If both spouses have strong credit scores, you can combine your accounts to increase this strength. This might be particularly useful if you plan to apply for a mortgage or another large loan in order to purchase a shared asset. If you are confident in the state of both spouses’ finances, filing your taxes jointly can be a major benefit. It is cheaper to file as a couple than separately, and you can also share certain deductions for greater savings.
If both spouses have very different methods of managing money, this quickly becomes a source of disagreement. One spouse may prefer to budget every expense at the start of the month, with no deviations. The other might keep his or her plans looser, perhaps using guideline amounts that change as required. Separate accounts allow each spouse to manage his or her money in the way that is most comfortable.
You can also work toward different monetary goals without conflict.

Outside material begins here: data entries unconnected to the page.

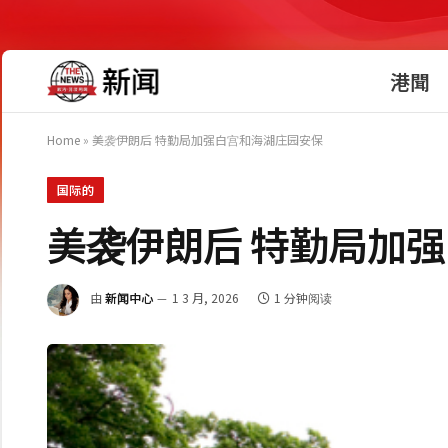
港聞
Home
»
美袭伊朗后 特勤局加强白宫和海湖庄园安保
国际的
美袭伊朗后 特勤局加
由
新闻中心
1 3 月, 2026
1 分钟阅读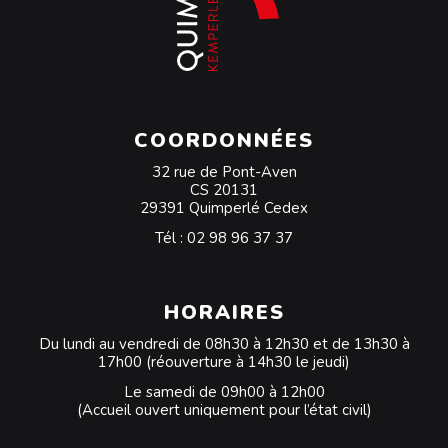
COORDONNÉES
32 rue de Pont-Aven
CS 20131
29391 Quimperlé Cedex
Tél :
02 98 96 37 37
HORAIRES
Du lundi au vendredi de 08h30 à 12h30 et de 13h30 à
17h00 (réouverture à 14h30 le jeudi)
Le samedi de 09h00 à 12h00
(Accueil ouvert uniquement pour l’état civil)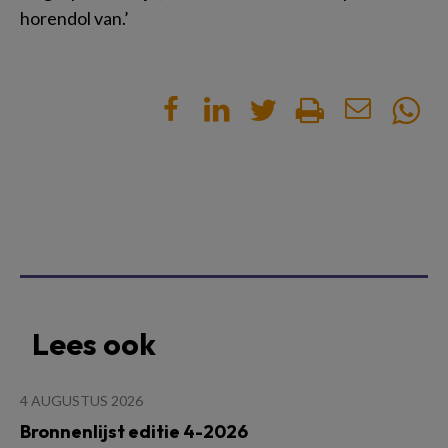
horendol van.’
Lees ook
4 AUGUSTUS 2026
Bronnenlijst editie 4-2026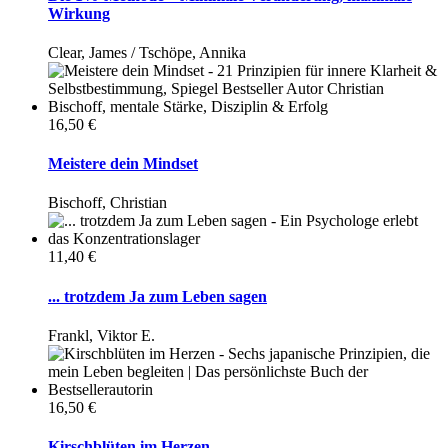
Wirkung
Clear, James / Tschöpe, Annika
16,50 €
Meistere dein Mindset
Bischoff, Christian
11,40 €
... trotzdem Ja zum Leben sagen
Frankl, Viktor E.
16,50 €
Kirschblüten im Herzen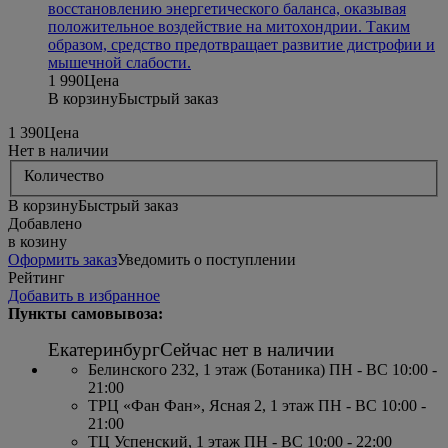
восстановлению энергетического баланса, оказывая
положительное воздействие на митохондрии. Таким
образом, средство предотвращает развитие дистрофии и
мышечной слабости.
1 990
Цена
В корзину
Быстрый заказ
1 390
Цена
Нет в наличии
Количество
В корзину
Быстрый заказ
Добавлено
в козину
Оформить заказ
Уведомить о поступлении
Рейтинг
Добавить в избранное
Пункты самовывоза:
Екатеринбург
Сейчас нет в наличии
Белинского 232, 1 этаж (Ботаника) ПН - ВС 10:00 -
21:00
ТРЦ «Фан Фан», Ясная 2, 1 этаж ПН - ВС 10:00 -
21:00
ТЦ Успенский, 1 этаж ПН - ВС 10:00 - 22:00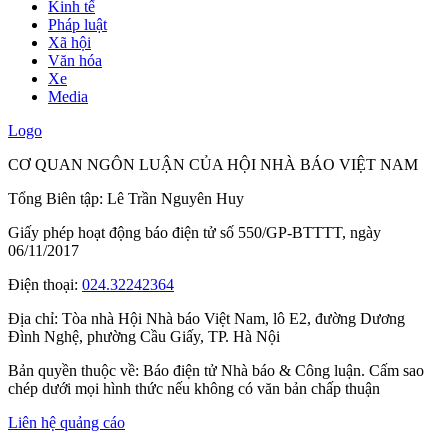
Kinh tế
Pháp luật
Xã hội
Văn hóa
Xe
Media
Logo
CƠ QUAN NGÔN LUẬN CỦA HỘI NHÀ BÁO VIỆT NAM
Tổng Biên tập: Lê Trần Nguyên Huy
Giấy phép hoạt động báo điện tử số 550/GP-BTTTT, ngày
06/11/2017
Điện thoại:
024.32242364
Địa chỉ:
Tòa nhà Hội Nhà báo Việt Nam, lô E2, đường Dương
Đình Nghệ, phường Cầu Giấy, TP. Hà Nội
Bản quyền thuộc về: Báo điện tử Nhà báo & Công luận. Cấm sao
chép dưới mọi hình thức nếu không có văn bản chấp thuận
Liên hệ quảng cáo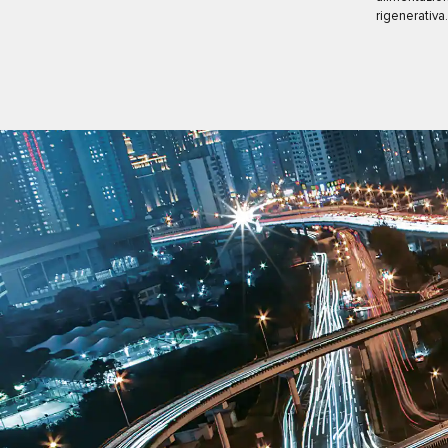
rigenerativa.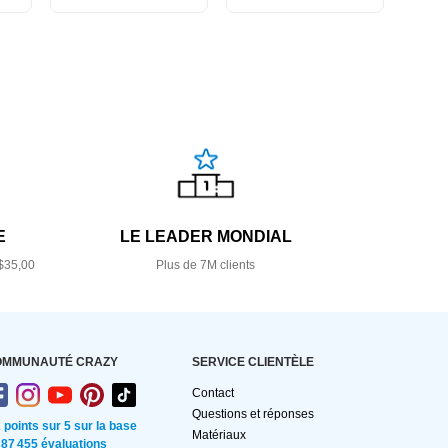
E
LE LEADER MONDIAL
$35,00
Plus de 7M clients
OMMUNAUTÉ CRAZY
SERVICE CLIENTÈLE
Contact
Questions et réponses
2 points sur 5 sur la base
Matériaux
 87 455 évaluations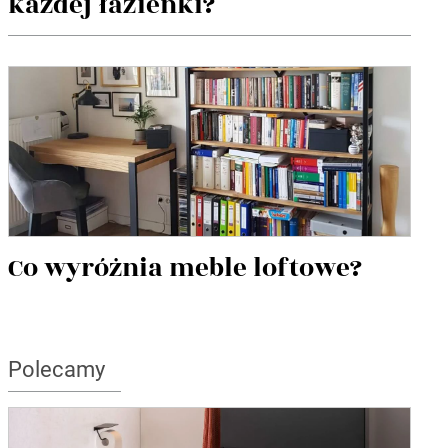
każdej łazienki?
Co wyróżnia meble loftowe?
Polecamy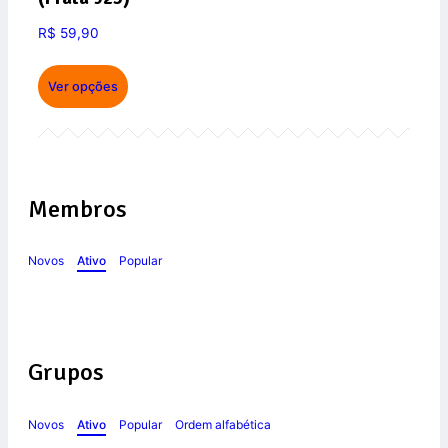
R$
59,90
Ver opções
Membros
Novos
Ativo
Popular
Grupos
Novos
Ativo
Popular
Ordem alfabética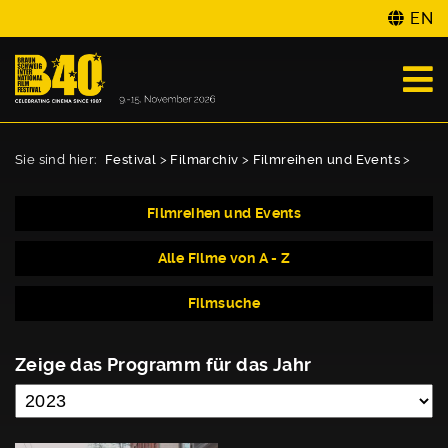
EN
Sie sind hier:
Festival
>
Filmarchiv
>
Filmreihen und Events
>
Filmreihen und Events
Alle Filme von A - Z
Filmsuche
Zeige das Programm für das Jahr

One spouse might place his or her savings into a stationary retirement account, while the other chooses to invest and trade. Each spouse can do as he or she wants without needing to request permission.
Although everyone has different money management styles, you or your spouse might find your style is not working. If you struggle more than your partner, you may benefit from him or her helping organize your finances. Shared financial goals can also be a positive aspect of your relationship. This could mean saving toward a joint retirement plan, a home, or another long-term target. Creating and discussing your plans is a way to connect with your partner. This is helpful if you feel you need to make any financially based lifestyle changes in order to reach your goals, as these decisions should be made jointly.